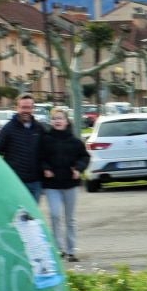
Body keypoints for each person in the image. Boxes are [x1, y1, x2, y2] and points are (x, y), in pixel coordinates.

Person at [39, 107, 90, 262]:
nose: (57, 121)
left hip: (70, 184)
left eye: (60, 118)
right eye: (54, 119)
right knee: (55, 215)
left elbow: (85, 157)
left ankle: (71, 250)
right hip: (51, 185)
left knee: (69, 219)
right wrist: (45, 168)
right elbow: (39, 158)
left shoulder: (75, 141)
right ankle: (58, 249)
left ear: (67, 121)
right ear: (51, 122)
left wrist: (79, 169)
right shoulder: (45, 139)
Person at [0, 95, 47, 198]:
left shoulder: (39, 128)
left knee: (32, 213)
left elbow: (46, 152)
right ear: (17, 108)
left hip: (35, 182)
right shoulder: (8, 129)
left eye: (29, 107)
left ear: (33, 108)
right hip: (16, 182)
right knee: (19, 213)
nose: (26, 111)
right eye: (23, 107)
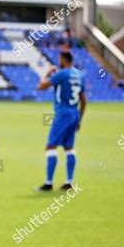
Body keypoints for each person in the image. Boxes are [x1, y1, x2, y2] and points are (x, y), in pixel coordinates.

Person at [37, 51, 86, 191]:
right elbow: (84, 100)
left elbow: (41, 86)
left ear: (63, 59)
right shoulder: (80, 75)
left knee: (51, 146)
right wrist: (80, 119)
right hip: (74, 114)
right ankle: (69, 181)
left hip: (62, 114)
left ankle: (48, 183)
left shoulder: (62, 73)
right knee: (69, 147)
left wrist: (48, 73)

----

:: Exercise directions ::
Please copy, exactly and with nothing else, the lines above beginning at the line that has "left ankle: (71, 250)" and ending with the line that has "right ear: (17, 108)".

:: The answer ::
left ankle: (71, 250)
right hip: (51, 185)
left knee: (69, 219)
right wrist: (45, 168)
right elbow: (39, 158)
left shoulder: (75, 141)
right ankle: (58, 249)
left ear: (67, 121)
right ear: (51, 122)
left wrist: (79, 169)
right shoulder: (45, 139)
Person at [0, 95, 47, 198]:
left shoulder: (39, 128)
left knee: (32, 213)
left elbow: (46, 152)
right ear: (17, 108)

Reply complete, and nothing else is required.